The falling oil prices is bad new for Trinidad and Tobago, which based its 2008-09 budget on US$70 a barrel for oil.
At the time the minister of finance presented the budget that looked like a conservative estimate but the global financial crisis changed the whole economic landscape.
Still top government officials don't appear to be spooked and they are adamant that there is no reason - at least for now - to review its budget.
Works and Transport Minister Colm Imbert told reporters Thursday the local economy is not in trouble. And he slammed those who raised concerns about a possible deficit in the next fiscal year.
"I find that the tone of the conversation in Trinidad and Tobago is highly irrational, and that some of the commentary we are getting from people who know better is hysterical," Imbert said.
Reporters wanted to know how the changing economic fortunes would affect the country's Heritage and Stabilisation Fund (HSF), which Imbert said now stands at $18 billion.
Not to worry was his response. He said there there is nothing to suggest that the government would have to pull money out of that "rainy day" fund to support its programs and expenditure for 2008-09.
"There are other credit balances if required, and if they need to be dealt with, that can be dealt with at any stage of the game.
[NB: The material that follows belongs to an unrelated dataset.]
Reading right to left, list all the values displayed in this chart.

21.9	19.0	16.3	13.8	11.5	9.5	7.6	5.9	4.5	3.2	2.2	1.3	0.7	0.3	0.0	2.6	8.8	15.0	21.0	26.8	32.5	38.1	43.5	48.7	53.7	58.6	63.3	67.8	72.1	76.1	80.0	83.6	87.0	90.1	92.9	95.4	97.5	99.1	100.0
These things are not at the table at this time," he said. "The sky is falling," he added.
But Minister in the Ministry of Finance Mariano Browne was a little more realistic in his assessment of the situation.
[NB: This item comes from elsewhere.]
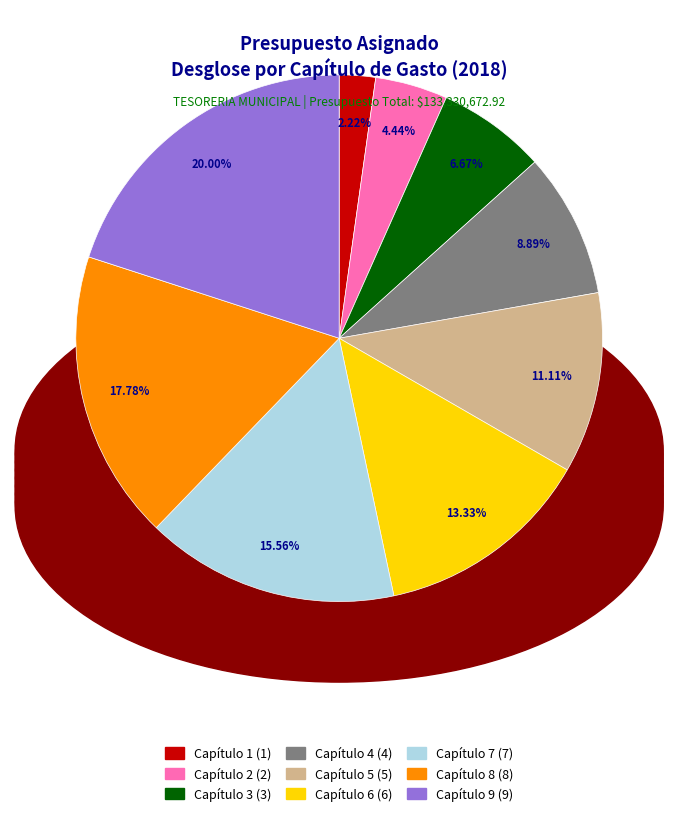

The Capítulo 2 slice represents 4% of the pie. True or false?

True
He explained that under the Audit and Exchequer Act, "at any stage of the game the Minister of Finance has the authority to review or stop expenditure as required".
And speaking specifically on the Heritage Fund he had a different approach to Imbert who said the act allows withdrawals from the fund if there is a deficit. However, Browne assured reporters that the government only take such action in a "worst-case scenario".
Browne also extended an invitation to businesspeople who have invested abroad to bring home their US money. He said he understands why they would be nervous because of the hit investors are taking from the global financial crisis. But he insisted that the Trinidad and Tobago economy is strong and the financial sector is secure.
But the minister did not address the questions about reduction in projected expenditure and the danger of overspending in hard times which the the opposition and the business community have raised. Would government create the "worst case scenario" by its refusal to adjust its spending?
Economist Subhas Ramkelawan also expressed concern Thursday about the fiscal situation noting that it cannot continue to be business as usual.
Ramkelawan said government must adjust or it would face the same peril of the 1970's and 1980's in the bust that followed the energy boom.
He said there must be a change in the attitude to spending pointing out that the mistake the government made in that period was to borrow to finance its spending, which let to an intervention by the International Monetary Fund (IMF).